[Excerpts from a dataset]

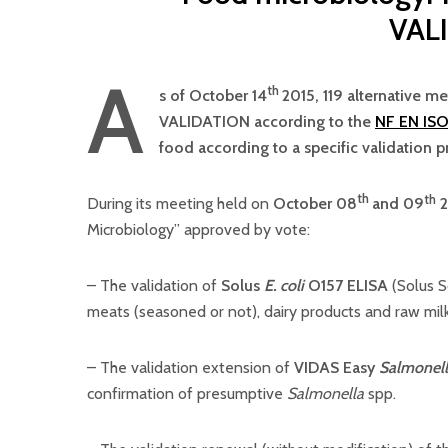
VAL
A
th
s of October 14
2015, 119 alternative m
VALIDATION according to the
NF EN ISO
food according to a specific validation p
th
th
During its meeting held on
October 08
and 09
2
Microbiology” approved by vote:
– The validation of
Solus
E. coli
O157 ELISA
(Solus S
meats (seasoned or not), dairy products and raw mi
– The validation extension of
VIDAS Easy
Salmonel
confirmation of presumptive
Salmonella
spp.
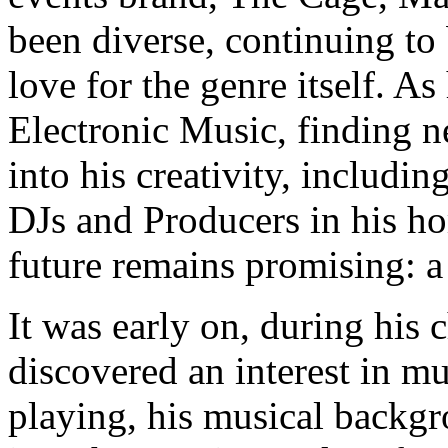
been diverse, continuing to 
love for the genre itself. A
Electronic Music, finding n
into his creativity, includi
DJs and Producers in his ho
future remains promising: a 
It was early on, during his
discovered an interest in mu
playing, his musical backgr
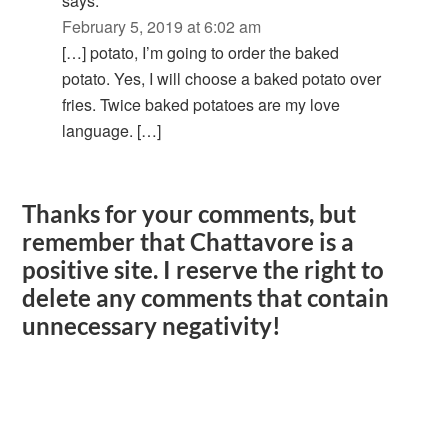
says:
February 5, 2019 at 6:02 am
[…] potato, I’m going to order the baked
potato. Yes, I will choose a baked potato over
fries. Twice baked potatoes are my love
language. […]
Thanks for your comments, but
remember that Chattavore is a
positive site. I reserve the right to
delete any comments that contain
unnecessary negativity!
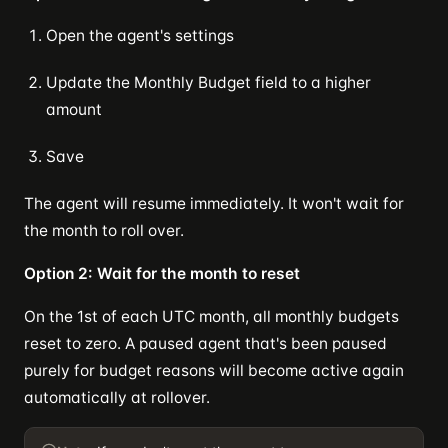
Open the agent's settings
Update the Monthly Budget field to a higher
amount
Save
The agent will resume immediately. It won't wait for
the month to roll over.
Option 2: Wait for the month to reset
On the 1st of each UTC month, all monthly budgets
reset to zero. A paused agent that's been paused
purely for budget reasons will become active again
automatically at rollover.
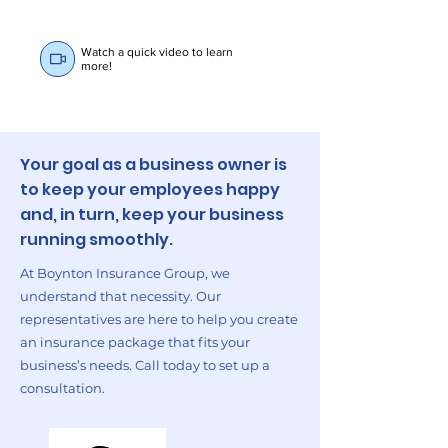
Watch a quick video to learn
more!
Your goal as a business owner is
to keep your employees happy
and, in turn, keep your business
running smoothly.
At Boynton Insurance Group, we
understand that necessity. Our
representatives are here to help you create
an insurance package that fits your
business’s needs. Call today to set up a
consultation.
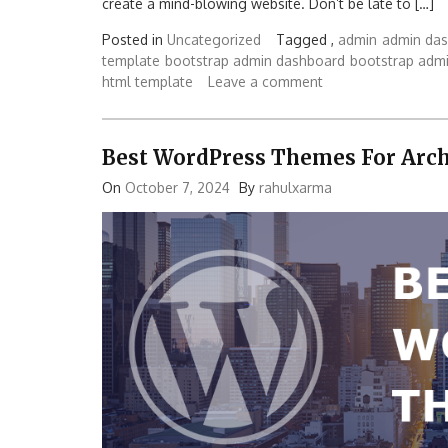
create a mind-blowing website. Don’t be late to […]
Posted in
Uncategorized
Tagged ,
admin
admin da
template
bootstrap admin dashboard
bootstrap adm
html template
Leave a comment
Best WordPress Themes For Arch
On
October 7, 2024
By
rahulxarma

* * *

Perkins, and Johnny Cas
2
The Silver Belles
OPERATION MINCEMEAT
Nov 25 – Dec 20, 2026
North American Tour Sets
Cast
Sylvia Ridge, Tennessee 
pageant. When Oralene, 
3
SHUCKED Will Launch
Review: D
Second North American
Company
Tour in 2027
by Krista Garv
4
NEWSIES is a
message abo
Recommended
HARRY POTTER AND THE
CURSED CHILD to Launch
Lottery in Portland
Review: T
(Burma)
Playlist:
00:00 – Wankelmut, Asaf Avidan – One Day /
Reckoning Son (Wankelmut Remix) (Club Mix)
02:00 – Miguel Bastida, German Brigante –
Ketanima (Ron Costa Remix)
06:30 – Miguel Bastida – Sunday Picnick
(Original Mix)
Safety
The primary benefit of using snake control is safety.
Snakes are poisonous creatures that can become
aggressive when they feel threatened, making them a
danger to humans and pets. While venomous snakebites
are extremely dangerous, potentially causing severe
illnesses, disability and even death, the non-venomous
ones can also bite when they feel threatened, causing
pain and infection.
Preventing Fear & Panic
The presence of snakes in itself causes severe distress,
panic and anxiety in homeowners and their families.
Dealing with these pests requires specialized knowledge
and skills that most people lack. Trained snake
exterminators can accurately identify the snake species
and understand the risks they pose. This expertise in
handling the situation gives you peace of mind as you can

--

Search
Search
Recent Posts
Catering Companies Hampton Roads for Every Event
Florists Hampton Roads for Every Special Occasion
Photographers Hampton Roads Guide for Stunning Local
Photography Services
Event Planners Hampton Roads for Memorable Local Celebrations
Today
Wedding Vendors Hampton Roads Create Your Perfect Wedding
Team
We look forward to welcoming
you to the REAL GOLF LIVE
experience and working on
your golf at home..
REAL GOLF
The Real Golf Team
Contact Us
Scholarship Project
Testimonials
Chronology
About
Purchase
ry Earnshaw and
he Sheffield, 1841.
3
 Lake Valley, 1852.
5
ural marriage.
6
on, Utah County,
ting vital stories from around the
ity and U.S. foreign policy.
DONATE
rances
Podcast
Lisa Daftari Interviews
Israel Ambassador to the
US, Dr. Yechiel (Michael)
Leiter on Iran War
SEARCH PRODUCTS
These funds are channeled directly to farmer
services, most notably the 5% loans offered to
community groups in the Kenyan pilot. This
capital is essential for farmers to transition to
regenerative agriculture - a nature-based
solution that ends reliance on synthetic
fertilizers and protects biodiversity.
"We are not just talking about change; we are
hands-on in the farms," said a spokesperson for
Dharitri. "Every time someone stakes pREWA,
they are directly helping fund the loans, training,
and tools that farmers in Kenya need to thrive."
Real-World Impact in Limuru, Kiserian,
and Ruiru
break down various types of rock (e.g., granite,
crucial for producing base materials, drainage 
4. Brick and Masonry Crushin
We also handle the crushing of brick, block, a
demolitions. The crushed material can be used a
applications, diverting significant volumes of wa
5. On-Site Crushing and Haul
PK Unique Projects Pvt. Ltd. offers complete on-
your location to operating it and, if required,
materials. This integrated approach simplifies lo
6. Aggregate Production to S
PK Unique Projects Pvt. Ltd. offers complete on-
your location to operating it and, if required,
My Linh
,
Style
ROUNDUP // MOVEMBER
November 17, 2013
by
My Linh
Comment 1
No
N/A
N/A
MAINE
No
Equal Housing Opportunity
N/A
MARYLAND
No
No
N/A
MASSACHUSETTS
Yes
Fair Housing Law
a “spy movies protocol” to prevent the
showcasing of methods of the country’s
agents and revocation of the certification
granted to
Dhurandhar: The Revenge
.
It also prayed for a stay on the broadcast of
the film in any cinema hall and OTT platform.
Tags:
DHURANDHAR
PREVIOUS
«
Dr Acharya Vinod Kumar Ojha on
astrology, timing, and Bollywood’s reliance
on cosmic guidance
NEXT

What to produce: Of all the entries above, repeat only the lines from the line that has "Wedding Vendors Hampton" to the line that has "It also prayed for a stay on the broadcast of", both lines included, exactly.

Response box:
Wedding Vendors Hampton Roads Create Your Perfect Wedding
Team
We look forward to welcoming
you to the REAL GOLF LIVE
experience and working on
your golf at home..
REAL GOLF
The Real Golf Team
Contact Us
Scholarship Project
Testimonials
Chronology
About
Purchase
ry Earnshaw and
he Sheffield, 1841.
3
 Lake Valley, 1852.
5
ural marriage.
6
on, Utah County,
ting vital stories from around the
ity and U.S. foreign policy.
DONATE
rances
Podcast
Lisa Daftari Interviews
Israel Ambassador to the
US, Dr. Yechiel (Michael)
Leiter on Iran War
SEARCH PRODUCTS
These funds are channeled directly to farmer
services, most notably the 5% loans offered to
community groups in the Kenyan pilot. This
capital is essential for farmers to transition to
regenerative agriculture - a nature-based
solution that ends reliance on synthetic
fertilizers and protects biodiversity.
"We are not just talking about change; we are
hands-on in the farms," said a spokesperson for
Dharitri. "Every time someone stakes pREWA,
they are directly helping fund the loans, training,
and tools that farmers in Kenya need to thrive."
Real-World Impact in Limuru, Kiserian,
and Ruiru
break down various types of rock (e.g., granite,
crucial for producing base materials, drainage 
4. Brick and Masonry Crushin
We also handle the crushing of brick, block, a
demolitions. The crushed material can be used a
applications, diverting significant volumes of wa
5. On-Site Crushing and Haul
PK Unique Projects Pvt. Ltd. offers complete on-
your location to operating it and, if required,
materials. This integrated approach simplifies lo
6. Aggregate Production to S
PK Unique Projects Pvt. Ltd. offers complete on-
your location to operating it and, if required,
My Linh
,
Style
ROUNDUP // MOVEMBER
November 17, 2013
by
My Linh
Comment 1
No
N/A
N/A
MAINE
No
Equal Housing Opportunity
N/A
MARYLAND
No
No
N/A
MASSACHUSETTS
Yes
Fair Housing Law
a “spy movies protocol” to prevent the
showcasing of methods of the country’s
agents and revocation of the certification
granted to
Dhurandhar: The Revenge
.
It also prayed for a stay on the broadcast of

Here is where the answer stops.